** DOCUMENT EXTRACT follows **

I'd rather have the lumens available and be able to run in lower setting than to not have the lumens available and have needed them.

J.


----------



## Cat-man-do (May 16, 2004)

jamesf said:


> As someone who commutes home in total darkness (in winter) I can say this is a terrible idea. Flashing lights definitely draw attention but they are also almost impossible to guage distance when you see one coming towards you. The car backing out of a driveway will have no idea how close/far you are and may reverse straight out into your path. A solution to this is if you also have a separate steady light but then you'd want it to be brighter than your flasher so they have a fix on where you are and the flasher just draws attention.


I disagree. Judging distance is only important if you see something first. Flashing lights are very good at drawing attention, that's why the police and Fire Depts use them. Your statement about a car backing out of a driveway AFTER seeing a flashing light goes against common sense. Most people will stop to see what the flashing is. Only the idiot continues to pull out in a situation like that. I do agree with you though that it is better to use a steady ( and flashing ) light in combo when riding in complete darkness on the road, although in such case I would only use the flashing light when the situation called for more "see me" visibility.

** End of DOCUMENT EXTRACT **

*TASKS TO PERFORM*:
1 - In the forum thread, which groups does Cat-man-do name as using flashing lights?
2 - Return the passage of the forum thread starting at "I'd rather have" and ending at "(May 16, 2004)".

** DATASET follows **

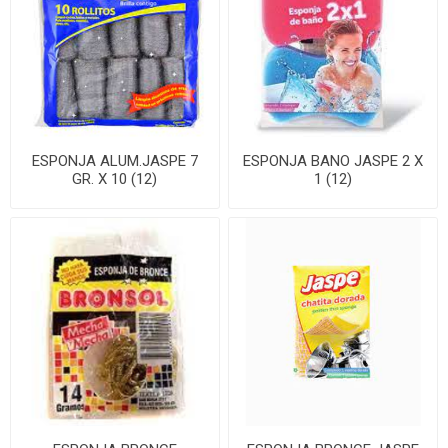
ESPONJA ALUM.JASPE 7
ESPONJA BANO JASPE 2 X
GR. X 10 (12)
1 (12)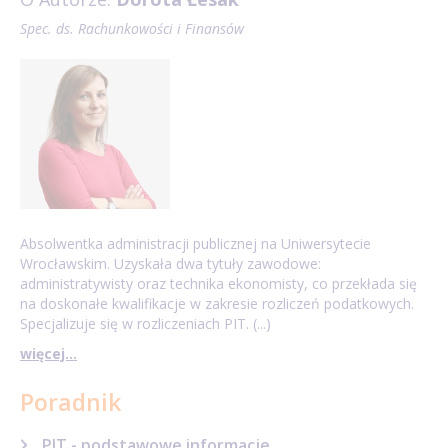
Spec. ds. Rachunkowości i Finansów
Absolwentka administracji publicznej na Uniwersytecie
Wrocławskim. Uzyskała dwa tytuły zawodowe:
administratywisty oraz technika ekonomisty, co przekłada się
na doskonałe kwalifikacje w zakresie rozliczeń podatkowych.
Specjalizuje się w rozliczeniach PIT. (...)
więcej...
Poradnik
PIT - podstawowe informacje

** End of DATASET **

*RESULTS FOR EACH TASK*:
1 - The police and Fire Depts.

2 -
I'd rather have the lumens available and be able to run in lower setting than to not have the lumens available and have needed them.

J.


----------



## Cat-man-do (May 16, 2004)